Covenants against incumbrances. A covenant against incumbrances is, in effect, that the premises then are free from incumbrances; and if any incumbrance exist the covenant is broken and a cause of action exists in favor of the covenantee. Bellamy v. Chambers, 50 Neb. 146 (69 N. W. Rep. 770). A wife's inchoate interest which may ripen into title in case she survives her husband, is an incumbrance on the land previously conveyed by him alone within the covenant against incumbrances. Crowley v. C. N. Nelson Lum. Co., 66 Minn. 400 (69 N. W. Rep. 321).
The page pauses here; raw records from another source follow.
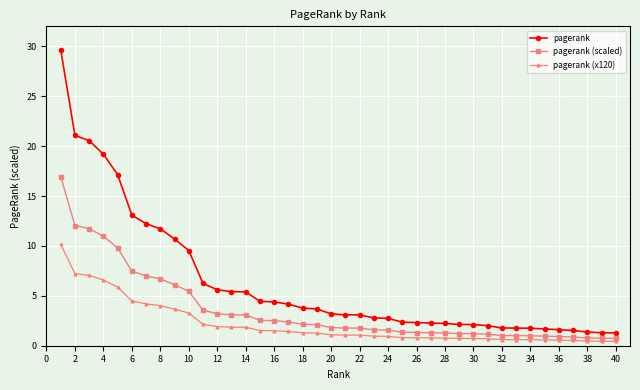

List the series in order of their overall mean, lowest first.

pagerank (x120), pagerank (scaled), pagerank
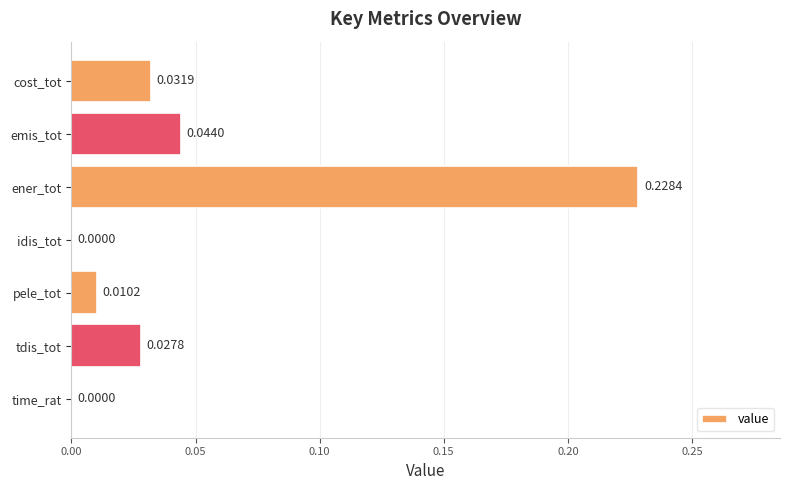

Are the bars grouped side by side (vs. stacked)?

No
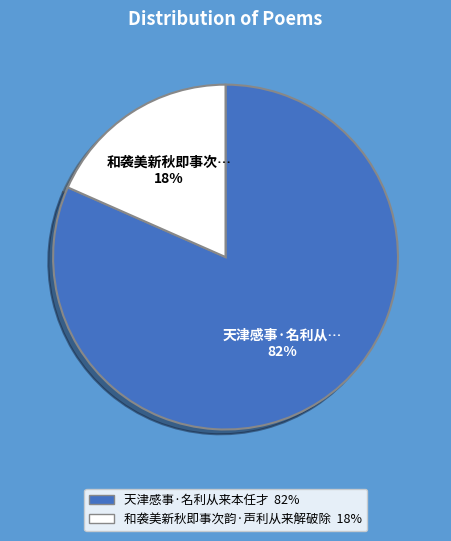

Is it true that 和袭美新秋即事次韵·声利从来解破除 is 9% of the pie?

False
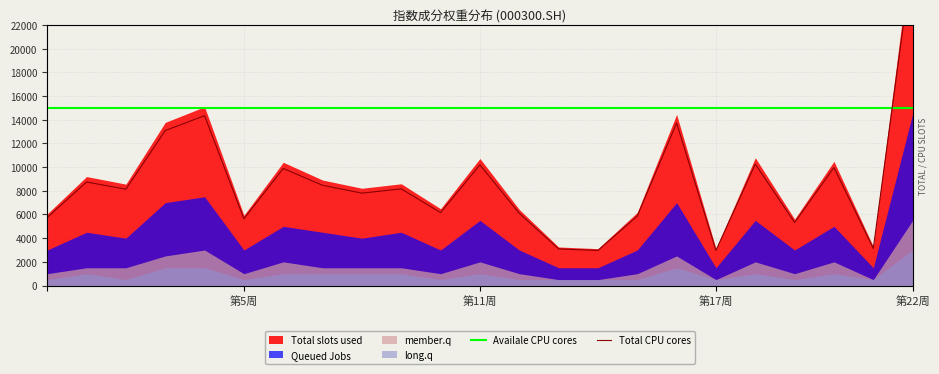

True or false: Total CPU cores has a value of 11145.1 at 第17周.

False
The fact that a grantee of a city lot cannot obtain proper sewer connections for his building without the payment of a municipal assessment which had not become a lien on the property at the time of the conveyance, does not constitute a breach of covenant against incumbrances. Bumstead v. Cook, 169 Mass. 410 (48 N. E. Rep. 767; 61 Am. St. Rep. 293). Where in a deed or a mortgage, it is recited that the real property therein described is sold or mortgaged subject to certain specified existing incumbrances, such recital qualifies a subsequent covenant of seisin, quiet enjoyment, and of general warranty, and they do not cover or embrace the encumbrances mentioned. Walther v. Briggs, 69 Minn. 98 (71 N. W. Rep. 909). A special warranty following a general covenant against incumbrances will not limit such covenant. Duroe v. Stephens, 101 Ia. 358 (70 N. W. Rep. 610). Citing, Morrison v. Morrison, 38 Ia. 73; King v. Kilbride, 58 Conn. 109 (19 Atl. Rep. 519); Bender v. Fromberg, 4 Dall. 436; Brown v. Tomlinson, 2 G. Greene 525; Alexander v. Schreiber, 10 Mo. 460; Duvall v. Craig, 2 Wheat. 44; Rowe v. Heath, 23 Tex. 614; Crum v. Loud, 23 Ia. 219. A warrantee is not entitled to recover for a breach of warranty on account of incumbrances, the validity of which is involved in litigation, and which he voluntarially paid over the objection of the warrantor, before the latter had exhausted all of his legal remedies. Tuggle v. Hamilton, 100 Ga.